Their Eyes Were Watching God
Metaphors and other such literary devices have been used for centuries by authors to create multiple meanings and hidden significance. Sometimes, an author will work with one image throughout a novel, and other times multiple images will be used to illustrate the many messages of a story. Still, few authors have achieved the kind of metaphorical beauty Zora Hurston realizes with in her novel Their Eyes Were Watching God.
Hurston’s most famous metaphor is the likening of Janie to a pear tree, but perhaps the most important symbolism can be found in the very first paragraph of the novel:
“Ships at a distance have every man’s wish on board. For some they come in with the tide. For others they sail forever on the horizon, never out of sight, never landing until the Watcher turns his eyes away in resignation, his dreams mocked to death by Time. That is the life of men.”
Such a powerful opening sets the reader in store for the long journey ahead of them, for in just five lines Hurston has summarized the life of Man; he is symbolically yearning for his ship to come in with the tide, but only the lucky few attain this prize, while the rest are damned to forever watch, until death lets them stop. Another key symbol presented here is that of the horizon. Always far off in the distance, it represents Janie’s desire to move forward.

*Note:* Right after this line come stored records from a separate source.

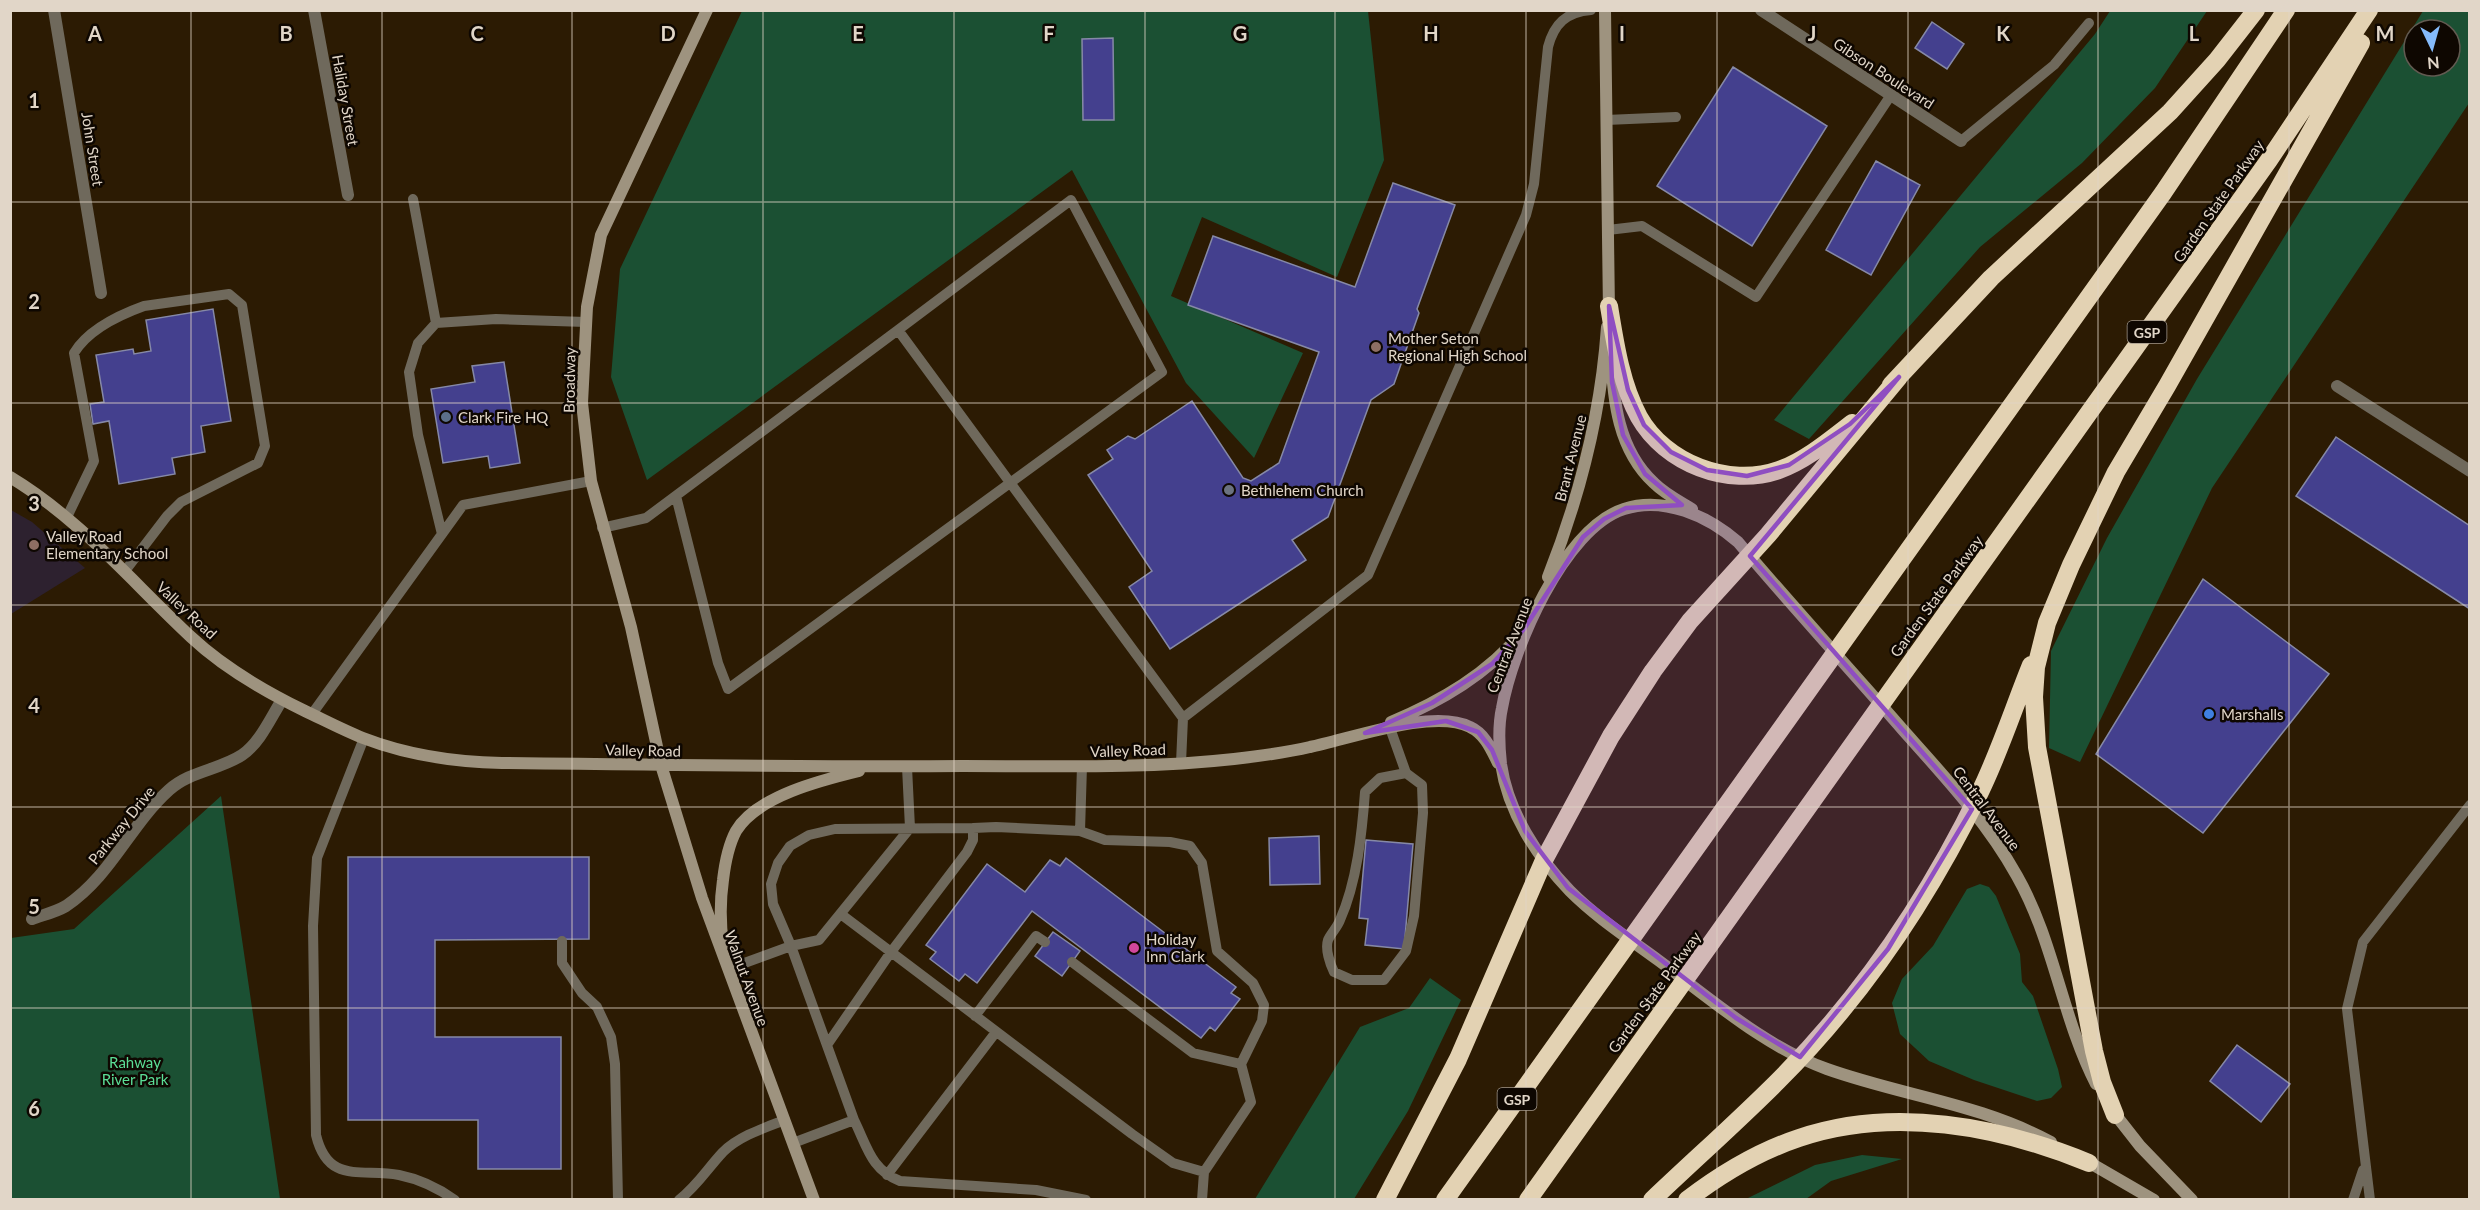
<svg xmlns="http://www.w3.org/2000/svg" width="2480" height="1210" font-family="Lato,sans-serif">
	<rect width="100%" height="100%" fill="#2c1b03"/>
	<path fill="#2d212f" d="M 11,510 L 32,522 L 85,568 L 11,614 Z"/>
	<path fill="#1b5033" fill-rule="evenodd" d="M 742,11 L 1368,11 L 1384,160 L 1337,277 L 1202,217 L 1171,296 L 1303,353 L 1254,458 L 1186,383 L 1072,170 L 647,480 L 611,377 L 620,269 Z
		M 2110,11 L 2207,11 L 2155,88 L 2082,163 L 1980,247 L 1809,439 L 1774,420 L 2095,34 Z
		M 2423,11 L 2469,11 L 2469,103 L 2212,488 L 2080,762 L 2049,748 L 2051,651 L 2107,538 L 2197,379 ZM 2414,30 L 2450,30 L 2450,66 L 2414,66 Z
		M 221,796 L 280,1199 L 11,1199 L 11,938 L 74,929 Z
		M 1980,884 L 1989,887 L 1996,896 L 2020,954 L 2022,982 L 2033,996 L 2058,1069 L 2062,1087 L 2051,1098 L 2037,1101 L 1974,1080 L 1929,1061 L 1900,1034 L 1892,1003 L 1902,979 L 1933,946 L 1967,889 Z
		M 1430,978 L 1461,1000 L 1408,1111 L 1354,1199 L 1255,1199 L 1360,1027 L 1409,1008 Z
		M 1862,1155 L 1902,1159 L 1831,1181 L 1806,1199 L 1746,1199 L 1815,1165 Z"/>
	<path fill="#44408e" stroke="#8689a7" stroke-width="1.5" d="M 1932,22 L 1964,44 L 1947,69 L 1915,48 Z
		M 1113,38 L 1114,120 L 1083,120 L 1082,39 Z
		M 1733,67 L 1827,126 L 1752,246 L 1657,186 Z
		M 1876,161 L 1920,185 L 1871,275 L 1826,250 Z
		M 1393,183 L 1455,205 L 1417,309 L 1419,313 L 1394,384 L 1371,400 L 1328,517 L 1292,540 L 1306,560 L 1170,649 L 1129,587 L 1152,571 L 1088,475 L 1113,459 L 1107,450 L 1128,436 L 1135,439 L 1192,401 L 1243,478 L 1251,481 L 1279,463 L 1319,352 L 1188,305 L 1213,236 L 1355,287 Z
		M 213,309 L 231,421 L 201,426 L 205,452 L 172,458 L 175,474 L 119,484 L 109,421 L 93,424 L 90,404 L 104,402 L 96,355 L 133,349 L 134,354 L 151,351 L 146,320 Z
		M 504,362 L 520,463 L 490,468 L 488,456 L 443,463 L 431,389 L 475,382 L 472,366 Z
		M 2336,437 L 2470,526 L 2470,609 L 2296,496 Z
		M 2203,579 L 2329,674 L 2203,833 L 2096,754 Z
		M 1319,836 L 1320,884 L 1270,885 L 1269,838 Z
		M 1366,840 L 1413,844 L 1404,949 L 1365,945 L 1368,919 L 1359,918 Z
		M 348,857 L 589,857 L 589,939 L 435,940 L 435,1037 L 561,1037 L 561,1169 L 478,1169 L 478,1120 L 348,1120 Z
		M 1066,858 L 1236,987 L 1231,993 L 1240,999 L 1215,1031 L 1210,1027 L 1201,1038 L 1032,911 L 977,983 L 965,974 L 959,981 L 930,959 L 936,952 L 926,945 L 987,864 L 1025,892 L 1050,860 L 1060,866 Z
		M 1053,932 L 1080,951 L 1062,976 L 1035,956 Z
		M 2237,1045 L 2290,1084 L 2261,1122 L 2210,1081 Z"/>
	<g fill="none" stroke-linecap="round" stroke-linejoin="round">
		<path stroke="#6f695c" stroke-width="10" d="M 1606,120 L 1676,117
			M 1961,141 L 2054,65 L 2089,23
			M 413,199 L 436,323 L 496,319 L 586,322
			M 1608,230 L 1642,226 L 1756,297 L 1891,95
			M 436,323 L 418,343 L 409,372 L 418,435 L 442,534
			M 676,496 L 718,663 L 728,689 L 1162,372 L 1071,200 L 898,330
			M 67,517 L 94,461 L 74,353 C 88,330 119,315 144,306 L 229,294 L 242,305 L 265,446 L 258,463 L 181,502 L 167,516 L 125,571
			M 602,528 L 646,518 L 898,330 L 1183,718
			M 312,714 L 463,505 L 591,481
			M 1390,728 L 1406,773 L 1380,778 L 1365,792 C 1362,833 1357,882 1340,920 C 1337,928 1331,933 1328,940 C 1325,949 1330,964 1334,972 L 1352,980 L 1384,980 L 1406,951 L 1414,916 L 1423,813 L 1422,785 L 1406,773
			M 364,738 L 317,858 L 313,926 L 316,1135 C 328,1185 362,1168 399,1175 C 419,1179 438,1188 455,1200
			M 1181,763 L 1183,718 L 1368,575 L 1526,215 L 1534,184 L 1548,47 C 1554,24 1566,12 1591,10
			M 842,915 L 1132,1134 L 1173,1163 L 1204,1172 L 1251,1102 L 1241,1064 L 1262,1021 L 1264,1005 L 1253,983 L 1217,951 L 1202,863 L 1190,846 L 1170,842 L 1105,840 L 1080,831 L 1082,766
			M 562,941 L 562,963 L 582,993 L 597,1007 L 611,1037 L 615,1064 L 618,1200
			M 1072,962 L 1193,1053 L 1241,1064
			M 728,969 L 791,946 L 819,940 L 910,828 L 907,767
			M 975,1016 L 1036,936 L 1045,942
			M 827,1045 L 891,952 L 967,852 L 973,840 L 973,828 L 996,827 L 1080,831
			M 854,1120 L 791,946 L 773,904 L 771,884 L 778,863 L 790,846 L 809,835 L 835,829 L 973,828
			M 793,1143 L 854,1120 C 867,1146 871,1170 900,1181 L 1036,1190 L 1086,1200
			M 887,1175 L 996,1032
			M 679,1200 C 698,1185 707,1169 723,1152 C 739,1136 764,1128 785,1120
			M 1202,1200 L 1204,1172
			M 2353,1200 L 2363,1170
			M 2370,1200 L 2347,1009 L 2363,942 L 2470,805"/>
		<path stroke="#6f695c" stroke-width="12" d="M 54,10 L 101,293
			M 314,10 L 348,195
			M 1761,10 L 1961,141
			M 2337,386 L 2470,471
			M 32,919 C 43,915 56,912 66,906 C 111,876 130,825 169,790 C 190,771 219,770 242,755 C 260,743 271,717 282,700"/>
		<path stroke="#9e937f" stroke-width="12" d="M 707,10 L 601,235 L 587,307 L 582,403 L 591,481 L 631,627 L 661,765 L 702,898 L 814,1200
			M 1605,10 L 1609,312
			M 1611,354 C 1613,400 1618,450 1654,483 C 1665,494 1679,501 1692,509
			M 10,477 C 80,519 132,582 191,637 C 224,668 264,691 305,711 C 324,720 343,730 363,738 C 407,755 455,762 502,763 C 655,765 809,767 963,766 C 1053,766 1144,769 1234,759 C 1260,756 1285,753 1310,747 C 1350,739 1433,708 1470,727 C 1485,734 1491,749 1498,763
			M 1548,577 C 1580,496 1601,414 1607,327
			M 1391,722 C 1441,701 1488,674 1523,631
			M 723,945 C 720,923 720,901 723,880 C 725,863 728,846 736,831 C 757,796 822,780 859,771
			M 2111,1109 L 2140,1146 L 2192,1200
			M 2051,1142 C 1978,1103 1903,1096 1827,1069 C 1765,1047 1711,999 1658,960 C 1628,938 1596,917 1570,891 C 1537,857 1508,812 1501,764 C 1499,746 1498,726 1502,708 C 1512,650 1564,528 1624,509 C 1664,496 1708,516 1738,542 C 1792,606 1848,667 1903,730 C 1944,776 1987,822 2017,876 C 2054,941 2062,1018 2096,1084
			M 2085,1160 L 2154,1200"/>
		<path stroke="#e3d2b3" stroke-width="18" d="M 1609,306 C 1615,343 1621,384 1639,417 C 1665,463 1728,488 1779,470 C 1805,461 1830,440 1852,423
			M 1891,385 L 1991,278 L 2170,112 L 2217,60 L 2256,10
			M 2115,1115 L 2102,1082 L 2094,1051 L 2037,747 L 2034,697 L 2036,667 L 2047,623 L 2071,565 L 2116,472 L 2167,386 L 2361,43
			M 1385,1200 L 1458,1059 L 1544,860 L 1611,736 L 1653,671 L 1690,621 L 1768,535 L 1899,377
			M 1445,1200 L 2163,193 L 2286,10
			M 1528,1200 L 2269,160 L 2369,10
			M 1652,1200 C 1694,1160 1737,1122 1778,1081 C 1861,998 1929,897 1980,792 C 2000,751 2014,707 2031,665
			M 1687,1200 C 1721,1174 1757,1152 1799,1138 C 1893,1106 1999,1126 2089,1163"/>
	</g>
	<path fill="#8f4ec1" fill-opacity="0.2" stroke="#8f4ec1" stroke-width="4.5" stroke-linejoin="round" d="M 1609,306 L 1628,390 L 1644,425 L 1671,452 L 1707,470 L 1747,476 L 1789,465 L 1850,424 L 1899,377 L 1750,556 L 1972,809 L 1888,949 L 1800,1057 L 1736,1018 L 1568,888 L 1525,831 L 1492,750 L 1478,732 L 1446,721 L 1365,733 L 1432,703 L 1492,664 L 1524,629 L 1583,537 L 1604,519 L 1626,508 L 1682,505 L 1645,474 L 1623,435 L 1612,382 Z"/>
	<path fill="none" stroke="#e1d6c8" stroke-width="1.5" stroke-opacity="0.55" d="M 191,10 L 191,1200M 382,10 L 382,1200M 572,10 L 572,1200M 763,10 L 763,1200M 954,10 L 954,1200M 1145,10 L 1145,1200M 1335,10 L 1335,1200M 1526,10 L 1526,1200M 1717,10 L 1717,1200M 1908,10 L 1908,1200M 2098,10 L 2098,1200M 2289,10 L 2289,1200M 10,202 L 2470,202M 10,403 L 2470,403M 10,605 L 2470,605M 10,807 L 2470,807M 10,1008 L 2470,1008"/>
	<g fill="#8d6e63" stroke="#0e0701" stroke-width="2">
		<circle cx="1376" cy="347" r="6"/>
		<circle cx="34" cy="545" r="6"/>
	</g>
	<circle fill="#5c6f8a" stroke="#0e0701" stroke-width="2" cx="446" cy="417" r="6"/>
	<circle fill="#6b7280" stroke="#0e0701" stroke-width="2" cx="1229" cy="490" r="6"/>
	<circle fill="#3f7fe0" stroke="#0e0701" stroke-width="2" cx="2209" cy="714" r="6"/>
	<circle fill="#d1479c" stroke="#0e0701" stroke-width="2" cx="1134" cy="948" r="6"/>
	<g text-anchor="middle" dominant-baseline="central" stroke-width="5" stroke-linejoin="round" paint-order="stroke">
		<g fill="#0e0701" stroke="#a2988c" stroke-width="1.5">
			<rect x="2127.5" y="321" width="39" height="22" rx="4.5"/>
			<rect x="1497.5" y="1088" width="39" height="22" rx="4.5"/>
		</g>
		<g font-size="14" font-weight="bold" fill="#e1d6c8">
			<text x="2147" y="332">GSP</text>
			<text x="1517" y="1099">GSP</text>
		</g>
		<g font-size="15" fill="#e1d6c8" stroke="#0e0701">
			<text transform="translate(1884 73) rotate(33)">Gibson Boulevard</text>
			<text transform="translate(346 100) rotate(80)">Haliday Street</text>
			<text transform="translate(93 149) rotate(81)">John Street</text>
			<text transform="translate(2218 201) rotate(-55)">Garden State Parkway</text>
			<text transform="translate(569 380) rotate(-89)">Broadway</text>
			<text transform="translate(1570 458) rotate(-76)">Brant Avenue</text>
			<text transform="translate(1936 596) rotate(-54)">Garden State Parkway</text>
			<text transform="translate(187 610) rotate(43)">Valley Road</text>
			<text transform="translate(1509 645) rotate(-69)">Central Avenue</text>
			<text transform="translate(643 750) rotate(1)">Valley Road</text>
			<text transform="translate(1128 750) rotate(-2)">Valley Road</text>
			<text transform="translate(1987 808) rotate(53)">Central Avenue</text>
			<text transform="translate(121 825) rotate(-51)">Parkway Drive</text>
			<text transform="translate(747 978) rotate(70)">Walnut Avenue</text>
			<text transform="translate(1654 992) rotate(-54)">Garden State Parkway</text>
		</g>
		<g font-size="15" fill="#e1d6c8" stroke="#0e0701" text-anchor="start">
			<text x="1388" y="338">Mother Seton<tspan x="1388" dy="17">Regional High School</tspan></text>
			<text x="458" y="417">Clark Fire HQ</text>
			<text x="1241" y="490">Bethlehem Church</text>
			<text x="46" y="536">Valley Road<tspan x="46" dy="17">Elementary School</tspan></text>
			<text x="2221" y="714">Marshalls</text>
			<text x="1146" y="939">Holiday<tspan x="1146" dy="17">Inn Clark</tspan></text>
		</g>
		<g font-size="15" fill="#5bde96" stroke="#0e0701">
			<text x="135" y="1062">Rahway<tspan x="135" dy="17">River Park</tspan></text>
		</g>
	</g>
	<g font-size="20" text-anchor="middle" font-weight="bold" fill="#e1d6c8" stroke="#0e0701" stroke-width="5" stroke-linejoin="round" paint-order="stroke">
		<text x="95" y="41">A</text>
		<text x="286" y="41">B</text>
		<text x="477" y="41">C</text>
		<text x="668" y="41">D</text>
		<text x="858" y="41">E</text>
		<text x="1049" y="41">F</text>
		<text x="1240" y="41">G</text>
		<text x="1431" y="41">H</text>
		<text x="1622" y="41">I</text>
		<text x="1812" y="41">J</text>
		<text x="2003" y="41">K</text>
		<text x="2194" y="41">L</text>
		<text x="2385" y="41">M</text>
		<text x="34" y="108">1</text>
		<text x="34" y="309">2</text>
		<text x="34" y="511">3</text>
		<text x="34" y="713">4</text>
		<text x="34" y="914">5</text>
		<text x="34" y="1116">6</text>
	</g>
	<rect width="2480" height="1210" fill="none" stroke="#e1d6c8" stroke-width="24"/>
	<g transform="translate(2432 48) rotate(175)"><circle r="28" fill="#0e0701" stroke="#625a51" stroke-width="1.5"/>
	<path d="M0-4.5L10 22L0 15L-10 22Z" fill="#85bbfb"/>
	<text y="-9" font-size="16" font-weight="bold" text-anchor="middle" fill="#e1d6c8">N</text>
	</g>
</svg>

Unlike the others who are content to sit on their porches and watch the sun set, Janie wants to travel and see the world, and the horizon symbolizes the unknown land that lies beyond.
Joe Starks is a selfish character, driven only by his desire to be powerful. To illustrate how Joe is different from the other males in the book, Hurston gives him a trademark cigar to smoke. Joe’s dominance over Janie is symbolized by the rags he makes her wear on her head. The rags humiliate Janie, and she is weak when she has them on. However, when Joe dies, Janie destroys the rags, changing the symbol from domination to liberation.
Hurston isn’t just concerned with deep philosophical undertones, throughout the novel are peppered wonderful figurative descriptions of everyday things. She closes chapter 10 with a description of the moon rising, its “amber fluid was drenching the earth, and quenching the thirst of the day.” Similarly, chapter 4 closes with the porch-sitters seeing “the sun plunge into the same crack in the earth from which the night emerged.” At the beginning of chapter 14, she describes the Everglades as having “Dirt roads so rich and black that a half mile of it would have fertilized a Kansas wheat field.” These literary treats make Hurston’s world seem all the more real.
Reading this book is like watching a movie in the mind’s eye, with every detail so richly developed nothing is left out of the picture. Few books can offer the same experience, which is part of what makes Their Eyes Were Watching God such a powerful novel.